(Data extracted from a collection)

────

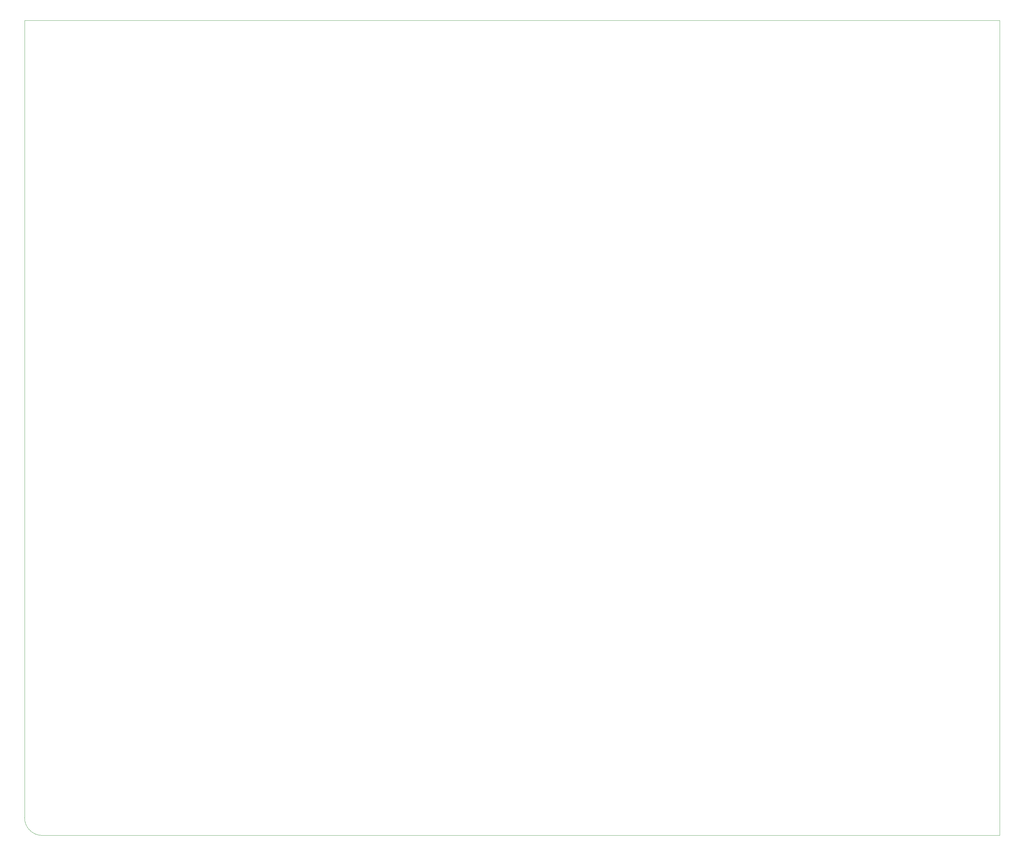
<source format=gm1>
%TF.GenerationSoftware,KiCad,Pcbnew,(6.0.4)*%
%TF.CreationDate,2022-05-26T23:50:18-07:00*%
%TF.ProjectId,bot_L,626f745f-4c2e-46b6-9963-61645f706362,rev?*%
%TF.SameCoordinates,Original*%
%TF.FileFunction,Profile,NP*%
%FSLAX46Y46*%
G04 Gerber Fmt 4.6, Leading zero omitted, Abs format (unit mm)*
G04 Created by KiCad (PCBNEW (6.0.4)) date 2022-05-26 23:50:18*
%MOMM*%
%LPD*%
G01*
G04 APERTURE LIST*
%TA.AperFunction,Profile*%
%ADD10C,0.100000*%
%TD*%
G04 APERTURE END LIST*
D10*
X25000000Y-250000000D02*
X295000000Y-250000000D01*
X20000000Y-20000000D02*
X20000000Y-245000000D01*
X20000000Y-245000000D02*
G75*
G03*
X25000000Y-250000000I5000000J0D01*
G01*
X20000000Y-20000000D02*
X295000000Y-20000000D01*
X295000000Y-20000000D02*
X295000000Y-250000000D01*
M02*

</source>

────

▶ [Directions] Copy each line of the records that contains the word "LIST".

▶ [Solution for this task]
G04 APERTURE LIST*
G04 APERTURE END LIST*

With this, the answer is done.